## Prompt
What are the lines, written out exactly, from the one containing "It's usefull when" to the end of the entries below? Include both ends and nothing more.

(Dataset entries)
━━━
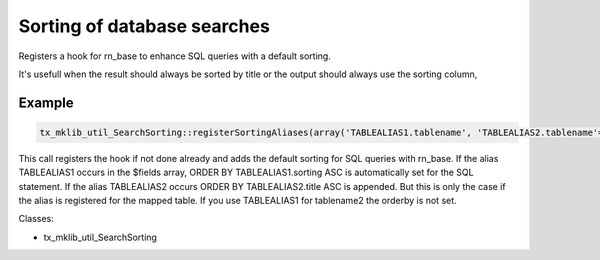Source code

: .. ==================================================
.. FOR YOUR INFORMATION
.. --------------------------------------------------
.. -*- coding: utf-8 -*- with BOM.






Sorting of database searches
============================
Registers a hook for rn_base to enhance SQL queries with a default sorting.

It's usefull when the result should always be sorted by title or the output
should always use the sorting column,

Example
-------
.. code-block:: php

    tx_mklib_util_SearchSorting::registerSortingAliases(array('TABLEALIAS1.tablename', 'TABLEALIAS2.tablename'=>'title'));
   
This call registers the hook if not done already and adds the default sorting for SQL queries
with rn_base. If the alias TABLEALIAS1 occurs in the $fields array,
ORDER BY TABLEALIAS1.sorting ASC is automatically set for the SQL statement. If the alias
TABLEALIAS2 occurs ORDER BY TABLEALIAS2.title ASC is appended.
But this is only the case if the alias is registered for the mapped table. If you
use TABLEALIAS1 for tablename2 the orderby is not set.


Classes:

* tx_mklib_util_SearchSorting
━━━
## Your response
It's usefull when the result should always be sorted by title or the output
should always use the sorting column,

Example
-------
.. code-block:: php

    tx_mklib_util_SearchSorting::registerSortingAliases(array('TABLEALIAS1.tablename', 'TABLEALIAS2.tablename'=>'title'));
   
This call registers the hook if not done already and adds the default sorting for SQL queries
with rn_base. If the alias TABLEALIAS1 occurs in the $fields array,
ORDER BY TABLEALIAS1.sorting ASC is automatically set for the SQL statement. If the alias
TABLEALIAS2 occurs ORDER BY TABLEALIAS2.title ASC is appended.
But this is only the case if the alias is registered for the mapped table. If you
use TABLEALIAS1 for tablename2 the orderby is not set.


Classes:

* tx_mklib_util_SearchSorting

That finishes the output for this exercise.